報告題目：Brain MRI: From Bench to Bedside
Our mission is to optimize the care of cancer patients by using imaging as a biomarker to accelerate drug development and promote successful and timely translation of cancer discovery into clinical practice. In this context, we have established the Center for Biomedical Imaging in Oncology with bidirectional exchanges between the mouse hospital at the Lurie Family Imaging Center, and the Clinical Imaging Research laboratory at the Cancer Center. Multiple co-clinical trials have been successfully carried out to facilitate translational cancer imaging for drug development and precision medicine.
Patient survival in high grade gliomas (HGG) remains poor. HGG is the largest and most genetically and phenotypically heterogeneous category of primary brain tumor. Numerous novel chemical, targeted molecular and immunoactive therapies in trial produce promising responses in a small disparate subsets of patients but which patient will respond to which therapy remains unpredictable. Reliable imaging biomarkers for prediction and early detection of treatment response and survival are a critical need in neuro-oncology.
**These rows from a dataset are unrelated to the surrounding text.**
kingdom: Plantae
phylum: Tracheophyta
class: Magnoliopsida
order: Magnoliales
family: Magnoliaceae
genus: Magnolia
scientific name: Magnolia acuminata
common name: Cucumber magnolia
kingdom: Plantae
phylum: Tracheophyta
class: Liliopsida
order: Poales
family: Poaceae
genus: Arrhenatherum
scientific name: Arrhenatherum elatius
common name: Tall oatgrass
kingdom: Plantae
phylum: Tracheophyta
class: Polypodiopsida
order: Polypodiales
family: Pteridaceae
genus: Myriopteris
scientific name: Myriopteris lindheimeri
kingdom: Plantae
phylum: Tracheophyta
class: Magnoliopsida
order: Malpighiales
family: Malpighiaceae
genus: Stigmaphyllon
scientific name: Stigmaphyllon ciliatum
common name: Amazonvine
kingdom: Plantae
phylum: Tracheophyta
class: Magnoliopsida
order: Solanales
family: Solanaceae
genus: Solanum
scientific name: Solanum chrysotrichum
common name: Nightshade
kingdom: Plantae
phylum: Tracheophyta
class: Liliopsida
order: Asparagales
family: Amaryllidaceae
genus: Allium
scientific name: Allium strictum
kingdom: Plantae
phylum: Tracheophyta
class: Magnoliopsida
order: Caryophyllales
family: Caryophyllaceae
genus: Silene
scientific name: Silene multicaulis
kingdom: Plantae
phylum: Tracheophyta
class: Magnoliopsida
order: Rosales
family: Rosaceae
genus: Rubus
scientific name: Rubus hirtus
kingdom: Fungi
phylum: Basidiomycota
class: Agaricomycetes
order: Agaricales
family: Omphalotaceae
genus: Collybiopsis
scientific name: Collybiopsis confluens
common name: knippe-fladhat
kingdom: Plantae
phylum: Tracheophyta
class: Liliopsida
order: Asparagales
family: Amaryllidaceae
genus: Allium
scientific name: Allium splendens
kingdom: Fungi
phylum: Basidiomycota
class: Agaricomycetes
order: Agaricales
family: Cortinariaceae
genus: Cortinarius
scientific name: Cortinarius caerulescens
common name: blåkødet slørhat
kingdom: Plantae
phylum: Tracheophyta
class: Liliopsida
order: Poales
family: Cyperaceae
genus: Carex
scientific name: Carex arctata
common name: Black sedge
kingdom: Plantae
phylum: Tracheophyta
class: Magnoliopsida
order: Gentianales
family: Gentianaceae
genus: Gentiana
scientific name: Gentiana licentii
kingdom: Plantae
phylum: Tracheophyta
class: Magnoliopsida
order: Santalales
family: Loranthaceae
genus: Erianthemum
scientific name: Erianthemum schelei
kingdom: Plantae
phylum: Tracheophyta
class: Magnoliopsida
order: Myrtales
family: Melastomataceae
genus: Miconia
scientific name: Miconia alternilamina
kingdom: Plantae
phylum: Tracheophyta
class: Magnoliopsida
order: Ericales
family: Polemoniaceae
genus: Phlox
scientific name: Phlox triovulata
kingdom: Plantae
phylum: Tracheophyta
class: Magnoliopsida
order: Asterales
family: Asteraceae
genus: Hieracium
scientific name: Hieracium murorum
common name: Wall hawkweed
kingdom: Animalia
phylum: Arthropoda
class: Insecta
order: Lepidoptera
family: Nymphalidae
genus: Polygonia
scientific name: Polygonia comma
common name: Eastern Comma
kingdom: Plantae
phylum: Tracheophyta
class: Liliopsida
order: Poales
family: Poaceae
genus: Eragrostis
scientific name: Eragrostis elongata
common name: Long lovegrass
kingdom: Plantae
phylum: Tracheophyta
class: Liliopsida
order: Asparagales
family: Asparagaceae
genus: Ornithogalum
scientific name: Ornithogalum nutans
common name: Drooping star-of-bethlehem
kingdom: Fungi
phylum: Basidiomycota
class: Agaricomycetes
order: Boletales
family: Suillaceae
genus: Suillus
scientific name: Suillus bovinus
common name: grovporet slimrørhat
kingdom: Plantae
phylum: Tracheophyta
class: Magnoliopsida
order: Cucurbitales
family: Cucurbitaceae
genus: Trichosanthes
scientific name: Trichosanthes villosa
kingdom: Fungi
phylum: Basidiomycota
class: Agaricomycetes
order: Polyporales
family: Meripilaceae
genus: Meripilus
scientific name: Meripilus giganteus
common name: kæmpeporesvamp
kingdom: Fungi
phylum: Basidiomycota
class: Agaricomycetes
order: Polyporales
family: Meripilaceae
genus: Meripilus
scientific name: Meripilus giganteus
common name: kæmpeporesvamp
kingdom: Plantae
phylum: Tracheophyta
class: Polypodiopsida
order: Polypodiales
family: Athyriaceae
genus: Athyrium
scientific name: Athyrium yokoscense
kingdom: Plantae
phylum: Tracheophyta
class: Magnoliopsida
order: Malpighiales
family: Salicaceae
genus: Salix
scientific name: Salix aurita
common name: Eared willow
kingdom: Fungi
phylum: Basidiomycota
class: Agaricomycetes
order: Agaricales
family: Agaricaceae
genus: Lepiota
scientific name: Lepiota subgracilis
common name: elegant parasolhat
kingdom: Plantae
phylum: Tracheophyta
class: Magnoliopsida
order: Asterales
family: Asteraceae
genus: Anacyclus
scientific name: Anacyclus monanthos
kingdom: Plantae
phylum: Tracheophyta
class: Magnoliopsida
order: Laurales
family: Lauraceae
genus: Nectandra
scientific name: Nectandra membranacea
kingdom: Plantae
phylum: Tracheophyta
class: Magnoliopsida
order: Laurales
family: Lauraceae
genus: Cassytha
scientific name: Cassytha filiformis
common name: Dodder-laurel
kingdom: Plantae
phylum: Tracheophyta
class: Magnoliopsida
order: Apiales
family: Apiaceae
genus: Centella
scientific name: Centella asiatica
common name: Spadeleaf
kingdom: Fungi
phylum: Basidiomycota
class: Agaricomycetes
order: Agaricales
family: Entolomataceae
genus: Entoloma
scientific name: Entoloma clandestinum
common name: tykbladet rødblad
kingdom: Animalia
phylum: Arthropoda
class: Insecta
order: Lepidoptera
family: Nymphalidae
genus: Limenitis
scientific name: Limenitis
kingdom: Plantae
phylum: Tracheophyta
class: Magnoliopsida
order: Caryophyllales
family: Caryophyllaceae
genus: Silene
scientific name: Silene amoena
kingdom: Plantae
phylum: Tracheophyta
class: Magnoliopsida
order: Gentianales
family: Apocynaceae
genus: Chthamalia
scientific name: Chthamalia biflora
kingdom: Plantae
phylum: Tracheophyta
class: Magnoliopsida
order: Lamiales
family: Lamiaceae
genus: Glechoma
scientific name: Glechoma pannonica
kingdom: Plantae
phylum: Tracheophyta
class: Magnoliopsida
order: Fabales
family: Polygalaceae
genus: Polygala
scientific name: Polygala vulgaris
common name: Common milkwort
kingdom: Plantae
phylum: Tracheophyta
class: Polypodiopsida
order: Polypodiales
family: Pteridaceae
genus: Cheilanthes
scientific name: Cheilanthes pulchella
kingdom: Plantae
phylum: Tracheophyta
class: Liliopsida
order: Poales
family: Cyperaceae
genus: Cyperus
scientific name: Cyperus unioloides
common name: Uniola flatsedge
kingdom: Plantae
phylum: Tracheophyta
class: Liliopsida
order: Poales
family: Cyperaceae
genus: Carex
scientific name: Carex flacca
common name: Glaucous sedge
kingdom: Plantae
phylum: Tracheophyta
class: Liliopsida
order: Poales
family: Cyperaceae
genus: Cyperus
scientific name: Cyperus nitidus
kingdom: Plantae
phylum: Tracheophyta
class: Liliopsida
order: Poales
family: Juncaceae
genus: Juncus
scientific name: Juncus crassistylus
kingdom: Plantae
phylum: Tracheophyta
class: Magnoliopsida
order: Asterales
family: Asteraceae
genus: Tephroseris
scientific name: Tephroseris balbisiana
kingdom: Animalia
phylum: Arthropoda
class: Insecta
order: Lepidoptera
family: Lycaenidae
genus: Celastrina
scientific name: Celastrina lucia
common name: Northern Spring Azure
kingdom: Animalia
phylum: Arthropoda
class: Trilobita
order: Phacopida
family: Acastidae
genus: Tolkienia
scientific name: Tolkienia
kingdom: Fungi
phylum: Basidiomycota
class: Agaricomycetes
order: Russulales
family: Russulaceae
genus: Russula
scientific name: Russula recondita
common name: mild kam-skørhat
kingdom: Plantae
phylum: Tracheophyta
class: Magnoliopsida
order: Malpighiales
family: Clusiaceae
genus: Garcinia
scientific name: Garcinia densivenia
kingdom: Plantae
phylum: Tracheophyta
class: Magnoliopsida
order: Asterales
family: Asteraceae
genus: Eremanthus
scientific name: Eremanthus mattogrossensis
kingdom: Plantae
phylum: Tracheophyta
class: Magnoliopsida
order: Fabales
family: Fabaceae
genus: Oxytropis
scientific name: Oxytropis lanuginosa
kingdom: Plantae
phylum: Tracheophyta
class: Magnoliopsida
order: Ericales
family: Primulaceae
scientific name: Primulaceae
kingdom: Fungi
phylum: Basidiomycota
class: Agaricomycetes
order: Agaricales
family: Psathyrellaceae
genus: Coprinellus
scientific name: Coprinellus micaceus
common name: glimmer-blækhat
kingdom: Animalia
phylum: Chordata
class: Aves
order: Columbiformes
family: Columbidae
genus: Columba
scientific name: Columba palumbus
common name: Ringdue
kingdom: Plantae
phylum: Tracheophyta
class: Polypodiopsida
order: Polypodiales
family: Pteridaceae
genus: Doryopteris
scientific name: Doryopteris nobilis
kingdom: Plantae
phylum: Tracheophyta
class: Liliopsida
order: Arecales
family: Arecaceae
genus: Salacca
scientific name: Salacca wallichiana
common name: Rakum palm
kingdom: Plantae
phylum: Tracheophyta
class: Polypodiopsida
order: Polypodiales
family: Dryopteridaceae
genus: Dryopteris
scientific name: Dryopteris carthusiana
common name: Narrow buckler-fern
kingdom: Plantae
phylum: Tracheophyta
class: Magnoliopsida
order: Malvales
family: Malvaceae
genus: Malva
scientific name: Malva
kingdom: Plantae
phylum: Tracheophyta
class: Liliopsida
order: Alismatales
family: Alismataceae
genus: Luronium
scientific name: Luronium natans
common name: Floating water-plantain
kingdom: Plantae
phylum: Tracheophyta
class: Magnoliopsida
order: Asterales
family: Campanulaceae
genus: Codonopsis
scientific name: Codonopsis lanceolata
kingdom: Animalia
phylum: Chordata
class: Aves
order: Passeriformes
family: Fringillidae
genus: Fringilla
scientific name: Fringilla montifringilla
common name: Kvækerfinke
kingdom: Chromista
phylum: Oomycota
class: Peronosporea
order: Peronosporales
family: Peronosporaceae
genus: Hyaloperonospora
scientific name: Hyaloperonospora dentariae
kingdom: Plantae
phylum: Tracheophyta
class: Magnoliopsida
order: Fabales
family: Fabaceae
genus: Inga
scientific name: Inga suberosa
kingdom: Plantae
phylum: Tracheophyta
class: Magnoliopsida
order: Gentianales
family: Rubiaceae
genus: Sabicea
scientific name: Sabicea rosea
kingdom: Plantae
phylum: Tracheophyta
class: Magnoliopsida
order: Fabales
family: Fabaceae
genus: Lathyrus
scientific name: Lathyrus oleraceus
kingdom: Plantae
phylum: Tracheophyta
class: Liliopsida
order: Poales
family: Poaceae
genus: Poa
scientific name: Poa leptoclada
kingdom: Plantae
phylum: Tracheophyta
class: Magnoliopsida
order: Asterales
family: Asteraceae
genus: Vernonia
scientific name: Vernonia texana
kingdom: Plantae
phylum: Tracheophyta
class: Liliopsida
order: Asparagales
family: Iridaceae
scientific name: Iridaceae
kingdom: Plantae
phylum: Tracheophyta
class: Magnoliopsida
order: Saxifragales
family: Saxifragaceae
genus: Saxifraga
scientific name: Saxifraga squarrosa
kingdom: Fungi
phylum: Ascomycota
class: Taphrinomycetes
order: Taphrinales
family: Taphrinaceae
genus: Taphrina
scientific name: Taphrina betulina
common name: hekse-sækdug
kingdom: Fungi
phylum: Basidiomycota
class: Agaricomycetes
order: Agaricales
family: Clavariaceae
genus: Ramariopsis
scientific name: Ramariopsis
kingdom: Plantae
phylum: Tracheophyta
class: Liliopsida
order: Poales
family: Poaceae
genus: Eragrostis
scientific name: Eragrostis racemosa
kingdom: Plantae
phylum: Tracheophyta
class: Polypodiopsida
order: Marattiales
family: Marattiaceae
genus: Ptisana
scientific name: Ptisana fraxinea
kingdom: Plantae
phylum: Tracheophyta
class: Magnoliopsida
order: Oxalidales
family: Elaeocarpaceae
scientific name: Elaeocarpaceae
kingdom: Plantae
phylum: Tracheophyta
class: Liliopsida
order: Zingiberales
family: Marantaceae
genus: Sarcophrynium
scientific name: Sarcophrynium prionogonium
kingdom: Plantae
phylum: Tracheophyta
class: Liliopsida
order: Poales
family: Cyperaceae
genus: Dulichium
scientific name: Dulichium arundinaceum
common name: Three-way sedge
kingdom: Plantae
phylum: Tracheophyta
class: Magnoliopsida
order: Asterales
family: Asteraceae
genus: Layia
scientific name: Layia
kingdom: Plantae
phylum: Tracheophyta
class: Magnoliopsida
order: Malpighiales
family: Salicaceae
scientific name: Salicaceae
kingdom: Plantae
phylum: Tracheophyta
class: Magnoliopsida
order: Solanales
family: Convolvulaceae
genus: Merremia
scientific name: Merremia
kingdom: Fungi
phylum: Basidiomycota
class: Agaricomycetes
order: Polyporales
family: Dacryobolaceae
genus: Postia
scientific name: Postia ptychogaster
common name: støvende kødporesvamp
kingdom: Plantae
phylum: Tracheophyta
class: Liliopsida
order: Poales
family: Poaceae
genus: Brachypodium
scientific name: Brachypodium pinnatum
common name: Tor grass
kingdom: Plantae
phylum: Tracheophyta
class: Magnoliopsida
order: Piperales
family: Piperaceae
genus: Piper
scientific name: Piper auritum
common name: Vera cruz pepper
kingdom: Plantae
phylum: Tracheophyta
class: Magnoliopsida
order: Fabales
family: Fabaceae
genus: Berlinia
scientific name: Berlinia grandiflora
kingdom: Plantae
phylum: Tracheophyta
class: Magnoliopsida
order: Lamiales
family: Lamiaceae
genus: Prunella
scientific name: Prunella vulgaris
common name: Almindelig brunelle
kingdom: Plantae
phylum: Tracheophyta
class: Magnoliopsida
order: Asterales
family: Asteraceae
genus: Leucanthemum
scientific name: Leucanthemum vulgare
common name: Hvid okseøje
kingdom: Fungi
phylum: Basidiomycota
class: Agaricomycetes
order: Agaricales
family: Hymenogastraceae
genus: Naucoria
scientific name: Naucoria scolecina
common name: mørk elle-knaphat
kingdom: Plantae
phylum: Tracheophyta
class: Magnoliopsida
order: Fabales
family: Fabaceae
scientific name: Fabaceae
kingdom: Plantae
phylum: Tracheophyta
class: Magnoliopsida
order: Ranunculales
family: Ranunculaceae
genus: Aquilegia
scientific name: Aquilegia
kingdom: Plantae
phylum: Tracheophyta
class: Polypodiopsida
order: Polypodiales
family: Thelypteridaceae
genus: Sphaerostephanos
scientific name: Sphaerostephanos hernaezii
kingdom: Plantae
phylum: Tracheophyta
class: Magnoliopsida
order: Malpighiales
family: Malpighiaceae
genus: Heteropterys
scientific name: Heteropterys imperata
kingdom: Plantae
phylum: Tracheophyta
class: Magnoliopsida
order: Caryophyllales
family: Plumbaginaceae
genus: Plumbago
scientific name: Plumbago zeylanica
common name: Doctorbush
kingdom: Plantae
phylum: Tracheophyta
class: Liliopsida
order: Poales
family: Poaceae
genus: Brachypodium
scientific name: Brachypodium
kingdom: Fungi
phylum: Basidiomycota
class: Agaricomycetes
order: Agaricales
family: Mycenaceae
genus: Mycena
Methods: Brain tumor MRI 'deep features' extracted by a convolutional neural network (CNN) transfer learning were combined with features derived from an explicitly-designed radiomics model to search for MRI markers predictive of overall survival (OS) in HGG patients. Brain MRI of 128 HGG patients from the Cancer Genome Atlas (TCGA) were used as the discovery data set and the brain MRI of 52 local HGG patients as the validation data set. We extracted 8192 deep features and 348 radiomics features from each cohort and used feature selection and elastic net-Cox model to distinguish longer from shorter-term survivors. Results: The combined feaure framework was predictive of OS in both the discovery set (log-rank test p value=0.0227) and validation cohort (log-rank test p value=0.0148). Conclusion: Combined deep and radiomics features can predict OS in HGG patients and merit further stufy for reproducible prediction of treatment response.